II. L’évaluation de l’indemnité au titre de la garantie décennale

A. Le rappel de la méthode de calcul du préjudice

L’indemnisation des désordres de nature décennale obéit à une règle stricte de comparaison entre le coût réel et le coût théorique de l’ouvrage commandé. Le juge définit l’indemnité comme la « différence entre le coût de construction de l’ouvrage défectueux… et le coût… dudit ouvrage sans aucun vice ». Cette méthode vise à compenser le préjudice réellement subi par le maître d’ouvrage sans pour autant lui procurer un enrichissement sans cause légitime. La cour confirme ainsi que la responsabilité des constructeurs ne saurait couvrir les dépenses que le propriétaire aurait dû engager pour un ouvrage conforme. Cette rigueur méthodologique dans l’appréciation du préjudice conduit logiquement à l’exclusion des travaux constituant une amélioration non prévue au contrat initial.

B. Le rejet de l’indemnisation pour cause de plus-value

Le maître d’ouvrage demandait le remboursement des travaux de création d’un cinquième lit de roseaux afin de pallier le sous-dimensionnement de l’installation existante. La juridiction rejette cette demande au motif qu’une telle réalisation constitue une plus-value par rapport au projet initialement prévu dans le marché public.
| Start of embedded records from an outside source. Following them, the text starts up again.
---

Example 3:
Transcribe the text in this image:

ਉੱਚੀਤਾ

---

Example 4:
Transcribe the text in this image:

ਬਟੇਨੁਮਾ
Le coût de cet ouvrage supplémentaire « correspond à celui qu’aurait dû, en tout état de cause, s’acquitter le maître d’ouvrage » pour obtenir une capacité suffisante. La décision consacre l’exclusion des améliorations nécessaires à la destination de l’ouvrage du périmètre de la réparation due par les locateurs d’ouvrage. Cette exclusion des avantages indus garantit que la réparation se limite au strict rétablissement de la situation contractuelle initialement convenue entre les parties.

Source : Cour de cassation – Base Open Data « Judilibre » & « Légifrance ».